Zu den noch offenen Gesetzesvorhaben aus dem Bundesgesundheitsministerium zählt auch das Gesetz zur Schaffung einer Digitalagentur für Gesundheit (GDAG). Dass es noch kommt wie geplant, scheint nach dem Ampel-Aus fraglich. Grundsätzlich begrüßen der AOK-Bundesverband und auch der GKV-Spitzenverband die Pläne, in denen auch eine Verbesserungen bei der digitalen Vermittlung von Arztterminen vorgesehen ist. Kern des GDAG sind aber Kompetenz-Erweiterungen für die Gematik, die die Kassen kritisch sehen.
Heute Nachmittag findet im Gesundheitsausschuss die Anhörung zum GDAG statt. Die Vorstandsvorsitzende des AOK-Bundesverbandes, Dr. Carola Reimann, äußert sich anlässlich des Termins entsprechend. Verbindliche Anforderungen an digitale Plattformen zur Buchung von Terminen seien wünschenswert – zumal angesichts der „Probleme privater Plattformen in puncto Datenschutz und Bevorzugung bestimmter Patientengruppen“.
Daher begrüße man den Auftrag an Kassen und Kassenärztliche Bundesvereinigung (KBV) „zur Schaffung eines bedarfsgerechten und diskriminierungsfreien Zugangs zu Terminen über diese Plattformen“. Die Termine sollten dann allerdings auch direkt in der AOK-App oder auf der AOK-Webseite buchbar sein können. „Dafür müssen die vorhandenen Schnittstellen auch durch die Krankenkassen genutzt werden können.“
Zudem fordert Reimann, dass Arztpraxen verpflichtet werden, ihre Terminkontingente zu übermitteln. „Außerdem muss das Zusammenspiel zwischen den Terminservicestellen und den Online-Plattformen zur Terminbuchung klar geregelt werden.“
Den Umbau der Gematik zur Digitalagentur sieht die AOK kritisch: „Die Pläne atmen den Geist einer Verstaatlichung und weiteren Zentralisierung der Digitalisierung im Gesundheitswesen. Die Gematik agiert zu 93 Prozent auf Basis von Mitteln der Beitragszahlenden, soll aber hoheitliche Aufgaben bekommen und kann somit de facto wie eine dem Gesundheitsministerium unterstellte Behörde agieren.
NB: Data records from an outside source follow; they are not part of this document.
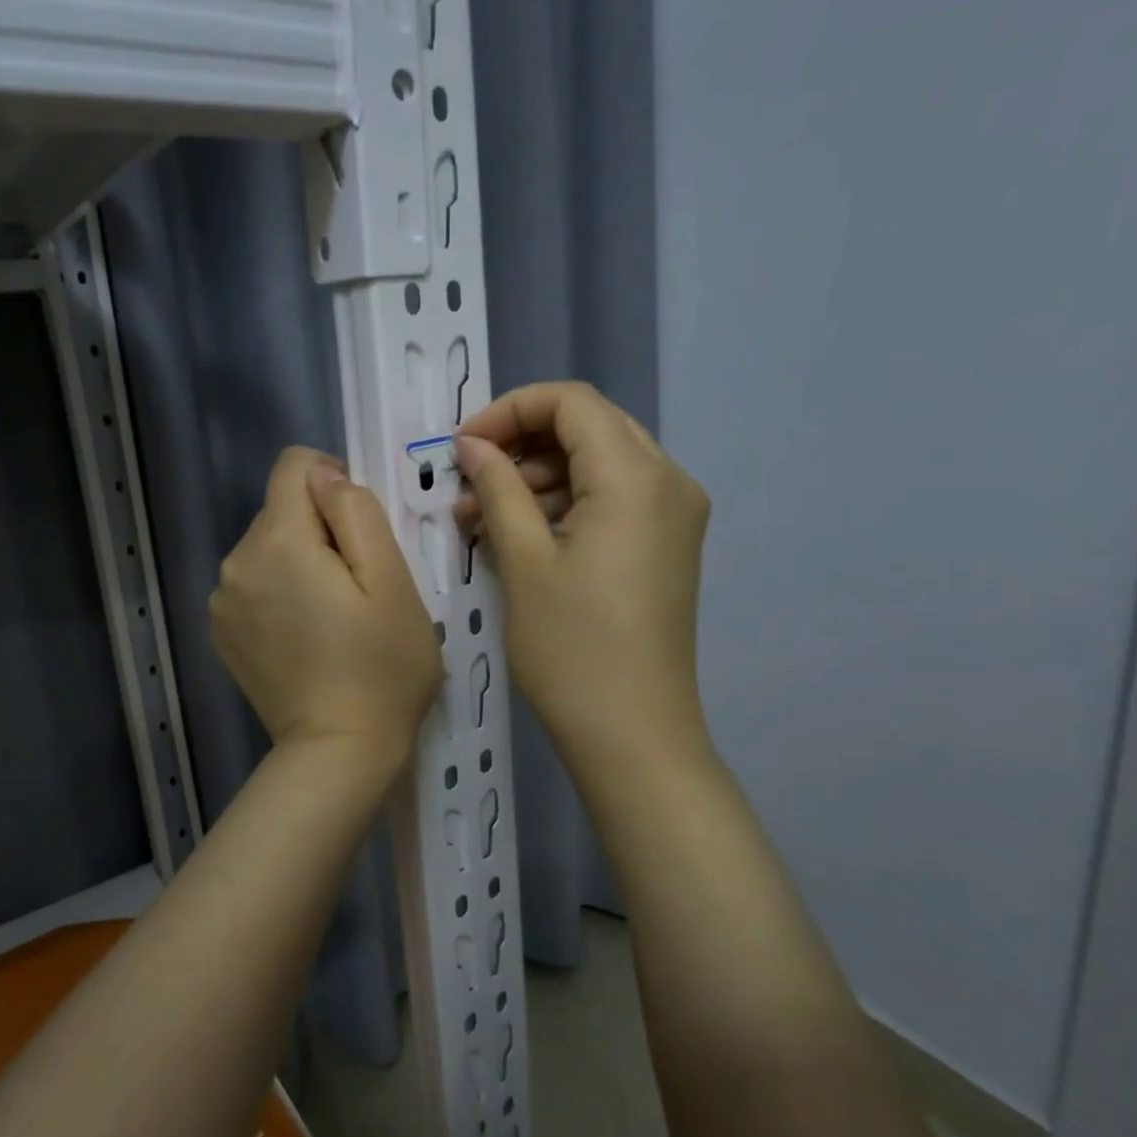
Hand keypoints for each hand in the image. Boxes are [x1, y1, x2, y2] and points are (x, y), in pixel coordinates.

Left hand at [210, 447, 443, 775]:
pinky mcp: (221, 632)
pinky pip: (253, 584)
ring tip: (332, 615)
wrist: (338, 752)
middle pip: (281, 509)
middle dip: (318, 530)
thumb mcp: (391, 580)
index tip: (359, 530)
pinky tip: (306, 636)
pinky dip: (279, 593)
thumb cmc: (381, 667)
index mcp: (278, 541)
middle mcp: (235, 562)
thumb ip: (356, 512)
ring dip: (298, 562)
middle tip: (355, 585)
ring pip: (267, 547)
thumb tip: (325, 478)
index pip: (294, 465)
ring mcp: (221, 601)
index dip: (333, 482)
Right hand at [455, 382, 711, 770]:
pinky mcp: (667, 544)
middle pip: (588, 426)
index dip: (509, 411)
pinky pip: (612, 498)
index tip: (462, 447)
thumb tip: (472, 445)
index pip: (570, 402)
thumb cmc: (571, 649)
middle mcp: (669, 480)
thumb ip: (498, 487)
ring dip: (538, 478)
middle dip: (522, 443)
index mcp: (635, 476)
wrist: (633, 735)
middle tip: (469, 480)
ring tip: (479, 516)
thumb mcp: (523, 561)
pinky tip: (518, 534)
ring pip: (598, 463)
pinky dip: (564, 504)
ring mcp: (674, 514)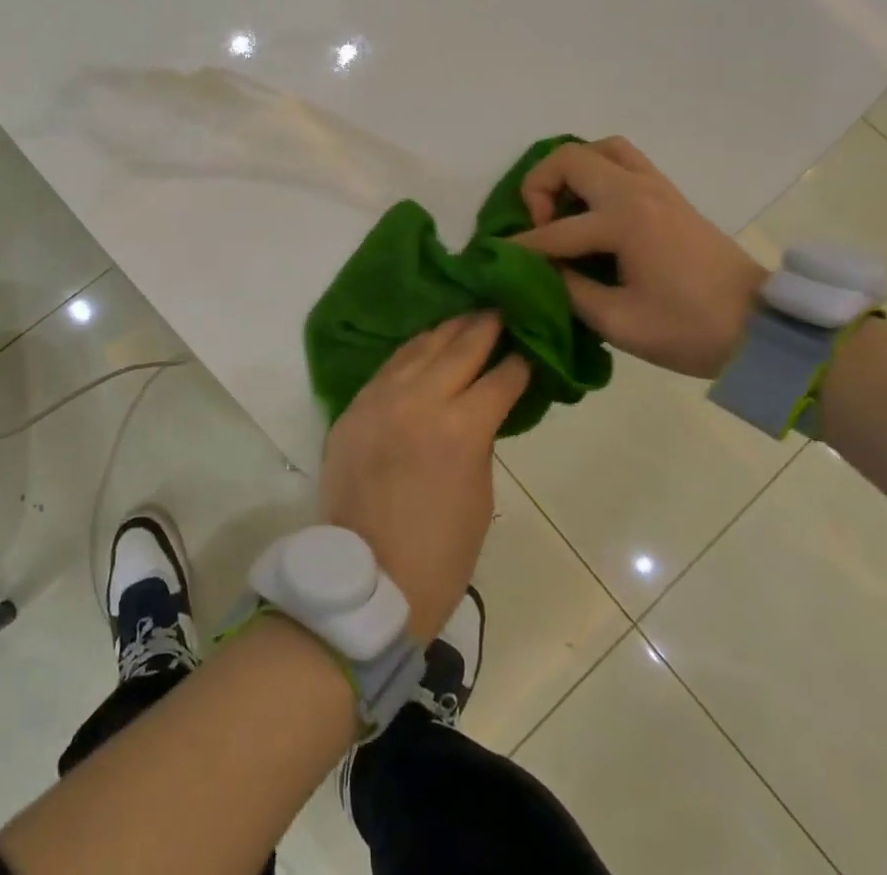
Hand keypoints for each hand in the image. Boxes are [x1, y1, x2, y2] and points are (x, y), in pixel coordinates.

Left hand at [317, 314, 528, 643]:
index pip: (499, 379)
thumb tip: (482, 407)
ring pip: (419, 347)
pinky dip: (412, 351)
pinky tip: (425, 342)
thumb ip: (479, 438)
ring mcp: (380, 398)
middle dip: (485, 327)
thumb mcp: (479, 494)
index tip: (531, 345)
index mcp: (459, 428)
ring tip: (468, 316)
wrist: (368, 576)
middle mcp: (418, 399)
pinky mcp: (355, 405)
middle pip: (458, 348)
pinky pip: (388, 366)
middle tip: (502, 309)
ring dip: (447, 330)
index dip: (519, 362)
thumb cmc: (440, 551)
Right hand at [509, 137, 766, 378]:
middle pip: (569, 159)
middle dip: (538, 189)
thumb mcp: (618, 322)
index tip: (496, 259)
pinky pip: (623, 160)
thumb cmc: (691, 329)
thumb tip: (538, 271)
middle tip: (539, 227)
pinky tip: (591, 207)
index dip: (520, 249)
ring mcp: (656, 187)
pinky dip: (597, 171)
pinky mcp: (668, 194)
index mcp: (624, 222)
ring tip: (563, 208)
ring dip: (571, 172)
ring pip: (600, 149)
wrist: (763, 327)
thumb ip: (568, 290)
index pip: (554, 231)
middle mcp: (637, 191)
Inhaltliche Steuerung und finanzielle Verantwortung sind damit voneinander getrennt“, befindet Reimann.
„In dieser Konstellation befürchten wir, dass die Wirtschaftlichkeit bei den Entscheidungen der Gematik künftig unter die Räder kommt. Zudem fehlen uns wettbewerbliche Anreize, wenn das bisherige Marktmodell von zentralen Ausschreibungen der Gematik abgelöst wird. Diese Pläne gehen in die falsche Richtung.“ Stattdessen brauche es mehr Wettbewerb und die Einbindung der Selbstverwaltungs-Partner, um Qualität und Effizienz zu verbinden.
Ähnlich zwiegespalten äußert sich auch der GKV-Spitzenverband in Form seiner Vorstandsvorsitzenden Dr. Doris Pfeiffer. So sei es zu begrüßen, dass mit dem GDAG die Benutzerfreundlichkeit und Leistungsfähigkeit der TI-Anwendungen optimiert und die Digitalisierung vorangetrieben werde. „Der mit diesem Gesetz geplante Umbau der Gematik zur Digitalagentur Gesundheit birgt allerdings erhebliche finanz- und ordnungspolitische Probleme.“
So soll die neu geschaffene Digitalagentur mit eigenen Produkten auftreten, gleichzeitig aber auch die der Marktteilnehmer aus der Industrie zulassen. „Es besteht die große Gefahr, dass der notwendige Wettbewerb um die beste Lösung dadurch beeinträchtigt wird. Die für die Digitalagentur geplante Möglichkeit, eigene Komponenten und Dienste der TI zu betreiben, kann und sollte aufgrund dieses Interessenkonfliktes allenfalls für zentrale Produkte gelten, die nur einmal im System vorhanden beziehungsweise notwendig sind“, so Pfeiffer.